When I was about to get home, I received a message from N asking me if I was home? N really cares about people and always gives me warmth. And AH's WeChat has been deleted, can't contact her, I remember AH is also very caring and warm to others, if at the beginning of the past, I sent AH back to the dormitory at night, returned to the rain, AH also sent a message to ask me if I was home? When she learned that I arrived home safely, she could delete my WeChat with confidence. However, that night, AH was not so decisive, she kept chatting with me until dawn, she didn't sleep that night, but the next day I went to work overtime normally, and AH could make up for sleep. Actually, that day, AH was going to call me to eat fish and introduce me to my fellow countryman N, but I was tired from overtime and there were various reasons why I didn't go to the last dinner and missed the opportunity to meet N. But now that I know it, maybe things didn't go as I imagined, AH may really be because of my liking and pressure, like introducing N to me and asking me to chase her, she can be relieved, I guess so. And now, N is a male ticket, she won't easily accept other people's likes for her, I know she trusts me as a fellow, like a big brother with a sense of security, she has to introduce me to someone many times, and let me get along with her as a buddy, I'm quite embarrassed.

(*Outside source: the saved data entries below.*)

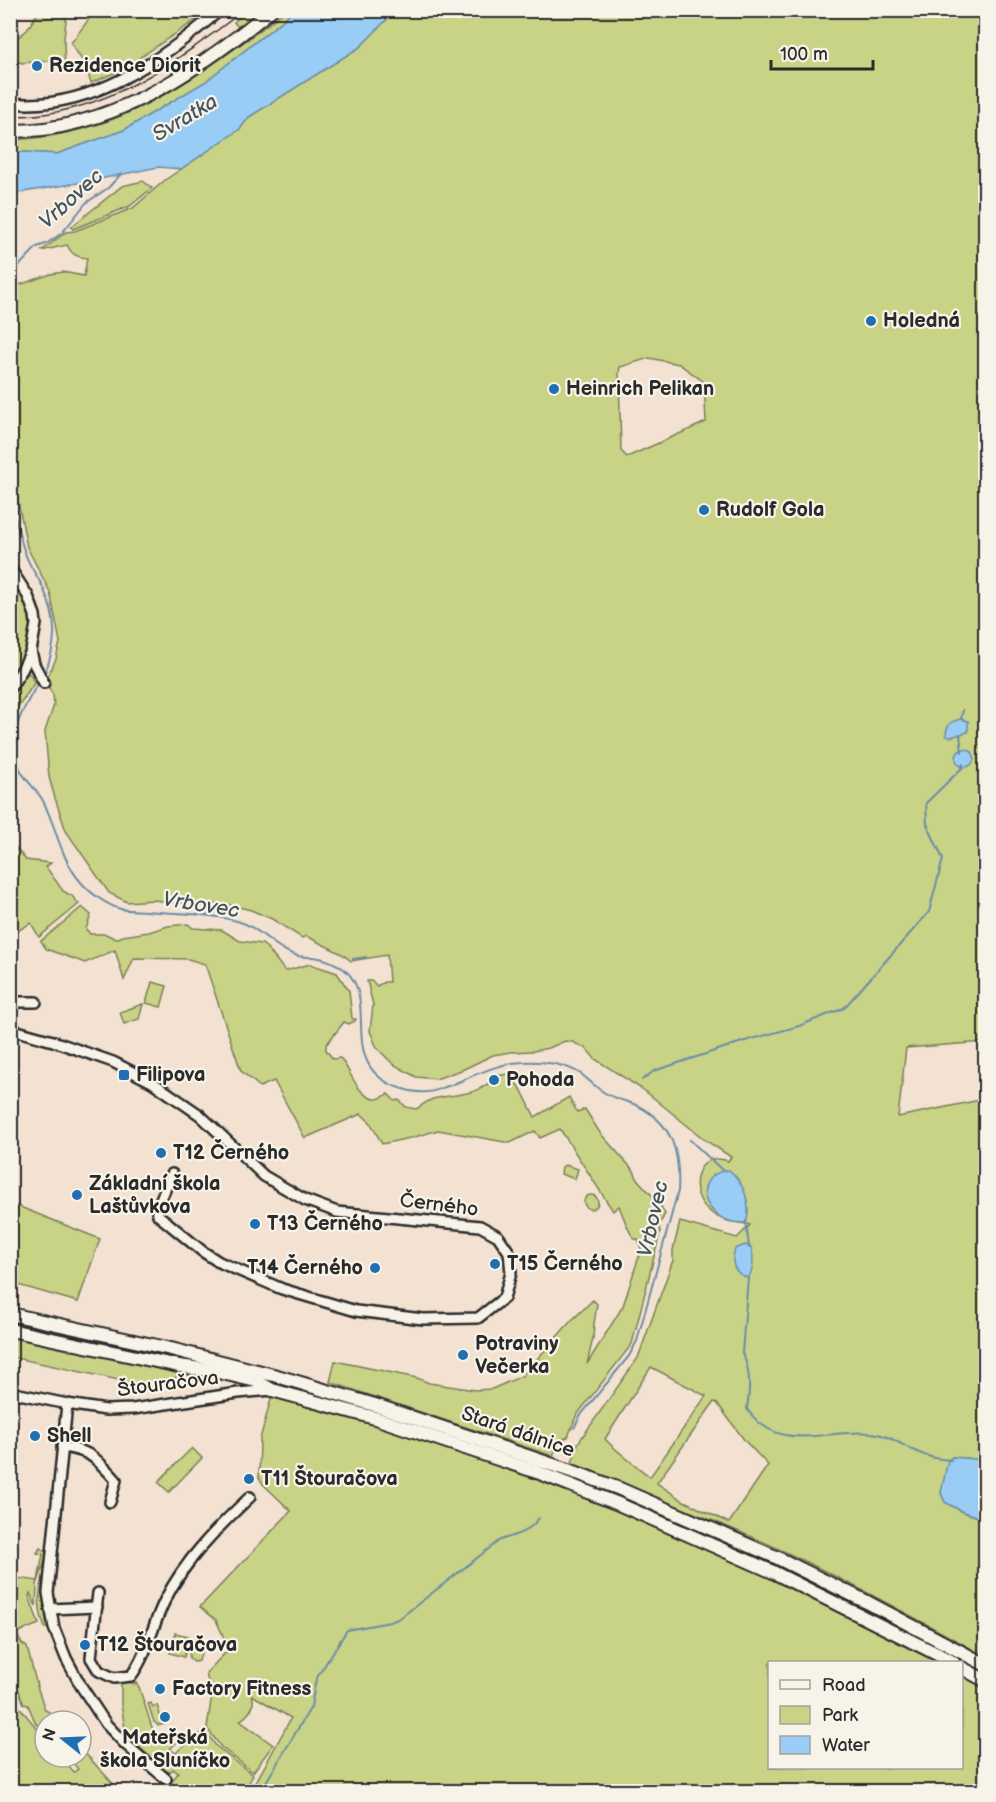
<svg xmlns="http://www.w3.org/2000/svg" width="996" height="1802" font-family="'Balsamiq Sans',sans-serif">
<rect width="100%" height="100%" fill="#f3e2d1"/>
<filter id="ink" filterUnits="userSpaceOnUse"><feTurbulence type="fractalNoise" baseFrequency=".0167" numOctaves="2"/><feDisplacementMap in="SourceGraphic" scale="12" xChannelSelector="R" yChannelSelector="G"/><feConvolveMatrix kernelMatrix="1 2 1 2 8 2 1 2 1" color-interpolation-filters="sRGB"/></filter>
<g filter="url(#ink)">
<g fill="#c8d386" stroke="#7a7f58" stroke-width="1.5" fill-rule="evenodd">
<path d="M39,11H67L64,39L65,71L62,72L60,60L22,63L11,59V43L27,30Z"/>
<path d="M92,11V10L209,11L121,70L91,83L85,65L71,43L89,19Z"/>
<path d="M247,11H260L238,27L234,22Z"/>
<path d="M284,11H292L282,21L205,82L124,130L57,154L24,152L11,154L10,140C96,136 153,106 221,58C243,43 265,28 284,11Z"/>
<path d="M395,11H985V1042L906,1048L898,1117L985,1099V1465L975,1459L952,1457L941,1493L945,1502L963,1512L985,1519V1656C913,1617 841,1577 766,1543C702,1515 636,1491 572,1463L578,1443L638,1358L673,1260V1250L680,1222L737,1238L750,1225C744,1223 738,1223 732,1222C722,1220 714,1216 707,1209C687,1190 696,1150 728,1161L731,1157L705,1140L645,1091L595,1059L586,1048L572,1042L565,1041L549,1048L533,1051L511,1052L493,1055L464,1069L436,1079L416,1077L393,1064L377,1048L370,1031L373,1005L367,981H372L377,986L384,982H389L387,955L351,961L342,954L306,936L302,938L272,919L251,910L230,905L174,903L154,900L127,902L109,893L66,831L55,798L49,777L45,731L54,705L53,695L45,682L56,659L60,642L50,592L27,547L11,465L10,288L51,274L63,272L84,276L87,258C77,257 72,255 67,245L41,251L66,232L75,231L133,208L165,180L240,129L249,117L360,47ZM649,358L679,364L704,382L706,422L627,457L621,451L619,373L620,367ZM651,1367L706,1396L650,1477C635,1464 619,1454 605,1439ZM714,1402L717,1403L745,1441L768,1465L729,1523L682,1500L657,1483Z"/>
<path d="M143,181L152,188L130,206L73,229L71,227L122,186Z"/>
<path d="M11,573C23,595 38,617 30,644C26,657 16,669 11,681Z"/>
<path d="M24,670L33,677L32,679L35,682L11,718L10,693Z"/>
<path d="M11,842L26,860L51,863L46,867L63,891L72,896L79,904L39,937L31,923L11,935Z"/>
<path d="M82,907L91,915L86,929L90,934H106L116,939L123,936L149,932L168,926L188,924L193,928L222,930L240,941L262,944L267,948L285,971L310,964L337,973L349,991L352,1018L353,1019H356L355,1021L349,1024L344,1022L326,1045V1050L333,1059L340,1058L342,1060C350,1071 358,1096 374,1099C379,1100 384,1096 388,1094L395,1101L399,1100L406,1107L416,1109C421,1106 427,1101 433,1099C453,1094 482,1096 495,1076L508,1074L521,1089L535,1117L569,1097L577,1112L585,1109L600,1133L634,1171L638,1180L659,1203L665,1214L659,1225L660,1232L656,1249L632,1344L576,1416L568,1437L559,1441L553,1456L330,1382L335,1361L417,1378L429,1383L475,1390L492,1389L522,1376L571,1321L593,1300L597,1304L594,1324L593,1338L587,1364L623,1306L640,1253L642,1252L638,1239H634C627,1229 624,1218 619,1206L613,1211L560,1129L540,1138L535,1131L510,1143L438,1130L415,1137L382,1144L370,1122L361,1114L305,1138L274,1081L260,1087L241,1071L205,964L188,959L134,958L124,980L115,950L85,963L46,949L41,941Z"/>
<path d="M152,982L167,986L161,1007L146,1003Z"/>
<path d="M143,1004L139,1019L124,1024L120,1012Z"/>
<path d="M565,1165L578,1169L575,1179L561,1174L562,1167Z"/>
<circle cx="591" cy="1202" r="7"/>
<path d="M10,1203L100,1239L78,1302L11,1283Z"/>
<path d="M11,1337L182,1374L156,1388L11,1357Z"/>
<path d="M277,1381L332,1397L560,1471L677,1518L675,1521L590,1487L331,1400L276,1384Z"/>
<path d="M272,1395L373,1423L570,1490L771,1576L942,1662H770V1768H962V1673L985,1687V1791H251L291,1718L252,1695C256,1707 249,1714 240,1721L273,1745L253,1772L221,1747L207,1728L213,1687H209L206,1673L229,1649L216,1620L200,1607L291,1511L263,1484L259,1477L260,1439Z"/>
<path d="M192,1448L202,1458L169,1492L158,1482Z"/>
<path d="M689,1524C790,1570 890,1617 985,1671V1675L907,1632L810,1583L688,1527Z"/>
<path d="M40,1548L48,1552L37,1585L36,1606L30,1593L29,1596L39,1624L16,1633L22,1644L27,1647L37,1686L45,1710L51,1713L56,1721H45V1728L36,1724L28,1705L24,1704L16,1683L10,1681L11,1577L38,1581L43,1554L37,1553Z"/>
<path d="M49,1557L50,1628H45C34,1601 41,1583 49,1557Z"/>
<path d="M175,1633L189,1636L184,1657L170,1653Z"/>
<path d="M195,1639L201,1640L203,1646L199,1661L194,1662L189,1658L190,1646Z"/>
<path d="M128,1681L134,1684L136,1683L139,1687L154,1734L158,1739L176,1743L170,1749L176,1753C185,1743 195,1739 205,1730L216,1746L253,1775L244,1791H165L178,1773L173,1769L170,1772L158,1768L159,1765L126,1735L121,1704V1682Z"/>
<path d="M11,1697L45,1738V1757H61L74,1772L78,1769L68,1757H81V1749L120,1791H11Z"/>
<path d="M151,1703L153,1707L157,1705L163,1724L158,1725L154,1722L148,1704Z"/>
</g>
<g fill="#99cdf6" stroke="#6d8ca5" stroke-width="1.5">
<path d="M292,11H395L360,47L249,117L240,129L181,169L158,167L90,181L11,194V154L24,152L57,154L124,130L205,82L282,21Z"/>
<path d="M961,719L968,721V732L951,737L946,736C946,725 951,721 961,719Z"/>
<circle cx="965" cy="758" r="9"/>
<path d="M729,1170C744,1182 752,1205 746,1223C737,1223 728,1222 719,1216C697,1201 700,1173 729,1170Z"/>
<path d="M745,1245L751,1247C754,1257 754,1270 748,1278C734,1274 730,1263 735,1249Z"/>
<path d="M952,1457L975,1459L985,1465V1519L963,1512L945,1502L941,1493L948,1460Z"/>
</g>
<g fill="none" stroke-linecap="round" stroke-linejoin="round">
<g stroke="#6d8ca5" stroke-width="2">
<path d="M10,277L15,270L37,247L46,244L62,233L86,203L108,188L121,174"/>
<path d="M10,490C15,513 18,537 27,558C31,569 40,579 44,590C58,621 57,644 44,675"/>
<path d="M39,682C23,709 3,739 21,771C26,781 36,789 42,799C46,806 49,815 52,822C59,842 66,865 80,881C89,892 104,903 117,908C126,911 137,910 147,911C176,914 208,913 237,921C260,927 275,950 298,956C303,957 308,957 313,957C324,958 336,963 345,970C380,1000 336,1064 397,1087C405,1090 418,1093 427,1092C435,1092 443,1087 451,1085C473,1076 498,1063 523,1062C543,1061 563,1063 581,1074C589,1080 596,1088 605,1093C615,1099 627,1101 638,1106C674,1124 680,1154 678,1191L637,1341L629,1356L580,1416L574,1428"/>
<path d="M961,719L963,710"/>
<path d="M960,734L962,752"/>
<path d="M353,959L366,957"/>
<path d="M642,1080L654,1071L745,1041L799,1026L844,1008L929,912L943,859L927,824L926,803L963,767V764"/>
<path d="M690,1140L723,1171"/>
<path d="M746,1221L749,1248"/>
<path d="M748,1278L742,1353C751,1369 750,1391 747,1409C778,1455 828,1428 872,1433C892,1435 909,1451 928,1456C935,1459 943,1459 951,1460"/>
<path d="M260,1792L311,1707L316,1679L347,1630L390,1622L400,1618L500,1540C516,1535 529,1532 539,1518"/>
</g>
<defs>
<g id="minor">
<path d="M10,103C90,112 163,59 220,10"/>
<path d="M10,568L28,596L35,615L36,624L31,651L34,664L44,683"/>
<path d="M10,688L22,670L31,651"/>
<path d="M10,1002H36"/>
<path d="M10,1029L53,1041L113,1062L152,1082L200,1115L264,1176L305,1200L337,1212L480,1226L498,1236L509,1252L511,1273L504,1298L478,1318L423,1319L356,1311L282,1289L219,1262L202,1251L158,1215L157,1208L172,1174"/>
<path d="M10,1392L67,1404L106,1410L133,1409L238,1393L272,1390"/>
<path d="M67,1404L48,1593L54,1628L66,1658L81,1686L106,1724L125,1744L166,1779"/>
<path d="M62,1447C93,1451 96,1459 116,1480L110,1502"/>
<path d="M98,1593L91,1658L99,1671L114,1678L131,1676C148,1653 152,1626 165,1600C185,1560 217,1528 250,1497"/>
<path d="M50,1609L97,1607"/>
</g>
<g id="major">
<path d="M10,131C109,132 198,71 271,10"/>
<path d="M10,1314L171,1349L277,1376L378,1406L577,1473L620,1489L778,1558L867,1602L986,1665"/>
<path d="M10,1330L179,1366L214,1371L256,1381L272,1390L375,1418L537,1472L616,1503L773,1572L953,1662"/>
<path d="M962,1668L986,1681"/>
</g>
</defs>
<use href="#minor" stroke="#2b2b2b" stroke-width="14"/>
<use href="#major" stroke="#2b2b2b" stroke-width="16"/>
<use href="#minor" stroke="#f7f3e8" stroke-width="9"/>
<use href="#major" stroke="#f7f3e8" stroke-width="12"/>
<path stroke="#2b2b2b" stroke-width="1.5" d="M10,116C101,118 175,63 244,10"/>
</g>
</g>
<g fill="#1f6fb2" stroke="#f7f3e8" stroke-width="2">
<circle cx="37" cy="66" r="6"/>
<circle cx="871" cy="321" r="6"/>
<circle cx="554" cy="389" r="6"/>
<circle cx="704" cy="510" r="6"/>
<rect x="118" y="1069" width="12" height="12" rx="3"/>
<circle cx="494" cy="1080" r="6"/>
<circle cx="161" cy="1153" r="6"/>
<circle cx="77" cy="1195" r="6"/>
<circle cx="255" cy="1224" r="6"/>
<circle cx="495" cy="1264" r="6"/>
<circle cx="375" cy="1268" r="6"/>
<circle cx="463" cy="1355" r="6"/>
<circle cx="35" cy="1436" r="6"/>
<circle cx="249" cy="1479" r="6"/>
<circle cx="85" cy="1645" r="6"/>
<circle cx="160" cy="1689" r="6"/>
<circle cx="165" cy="1717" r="6"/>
</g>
<g text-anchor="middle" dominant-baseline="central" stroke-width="4.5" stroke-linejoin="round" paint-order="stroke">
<g font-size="20" font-weight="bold" fill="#2b2b2b" stroke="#f7f3e8" text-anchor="start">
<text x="49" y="66">Rezidence Diorit</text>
<text x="883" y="321">Holedná</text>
<text x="566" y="389">Heinrich Pelikan</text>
<text x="716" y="510">Rudolf Gola</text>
<text x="136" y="1075">Filipova</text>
<text x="506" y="1080">Pohoda</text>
<text x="173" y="1153">T12 Černého</text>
<text x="89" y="1184">Základní škola<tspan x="89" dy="23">Laštůvkova</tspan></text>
<text x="267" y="1224">T13 Černého</text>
<text x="507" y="1264">T15 Černého</text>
<text x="363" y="1268" text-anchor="end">T14 Černého</text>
<text x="475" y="1344">Potraviny<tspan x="475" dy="23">Večerka</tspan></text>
<text x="47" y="1436">Shell</text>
<text x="261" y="1479">T11 Štouračova</text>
<text x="97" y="1645">T12 Štouračova</text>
<text x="172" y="1689">Factory Fitness</text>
<text x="165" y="1738" text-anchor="middle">Mateřská<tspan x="165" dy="23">škola Sluníčko</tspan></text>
</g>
<g font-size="20" fill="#2b2b2b" stroke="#f7f3e8">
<text transform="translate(439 1205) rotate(7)">Černého</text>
<text transform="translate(168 1384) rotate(-7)">Štouračova</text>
<text transform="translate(518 1432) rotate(19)">Stará dálnice</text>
</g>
<g font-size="21" font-style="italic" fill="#46545e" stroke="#f7f3e8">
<text transform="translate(185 118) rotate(-31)">Svratka</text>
<text transform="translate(71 199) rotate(-42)">Vrbovec</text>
<text transform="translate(201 905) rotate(9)">Vrbovec</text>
<text transform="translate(653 1219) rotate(-77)">Vrbovec</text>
</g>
</g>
<rect width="996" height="1802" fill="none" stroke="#f7f3e8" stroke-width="36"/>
<rect x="18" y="18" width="960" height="1766" fill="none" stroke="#2b2b2b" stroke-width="2" filter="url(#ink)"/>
<rect x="768" y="1661" width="195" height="108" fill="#f7f3e8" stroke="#a5a39c" stroke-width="1.5"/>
<rect x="780" y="1680" width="30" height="9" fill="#f7f3e8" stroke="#a5a39c" stroke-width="1.5"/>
<text x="822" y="1691" font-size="18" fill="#2b2b2b">Road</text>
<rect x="780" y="1706" width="30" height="18" fill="#c8d386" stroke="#a5a39c" stroke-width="1.5"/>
<text x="822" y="1721" font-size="18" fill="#2b2b2b">Park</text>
<rect x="780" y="1736" width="30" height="18" fill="#99cdf6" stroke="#a5a39c" stroke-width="1.5"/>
<text x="822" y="1751" font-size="18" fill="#2b2b2b">Water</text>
<g transform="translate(63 1739) rotate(288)"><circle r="28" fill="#f7f3e8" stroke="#a5a39c" stroke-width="1.5"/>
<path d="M0-4.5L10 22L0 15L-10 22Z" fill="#1f6fb2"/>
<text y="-9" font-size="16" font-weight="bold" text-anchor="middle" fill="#2b2b2b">N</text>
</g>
<path d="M771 60v9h102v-9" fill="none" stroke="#2b2b2b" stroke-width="3"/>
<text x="780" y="60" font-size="18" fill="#2b2b2b" stroke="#f7f3e8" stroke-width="4.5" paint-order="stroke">100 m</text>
</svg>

Whether it's AH or N, I don't know how to get along with them properly. I don't know how to maintain this kind of colleague or friend relationship, which is more appropriate and just right? AH doesn't allow me to like her because she's under pressure and she wants to get rid of me. And N too, after all, people won't be so casual if they have a male ticket, she asked me to be normal and couldn't put pressure on her. Once jokingly I said, I have a lot of feelings for you, and I want to like you. And she said, What do you want? Don't be cranky. Hee-hee, it's embarrassing. I often doubt myself, I always deny myself, I feel that I am really a lonely soul, maybe it is suitable to be alone, I really don't know myself. Note orphans, in fact, I really have to be ready to be single for the rest of my life, I can't help it! No one likes a negative and pessimistic person like me, so I'd better be myself slowly, good night!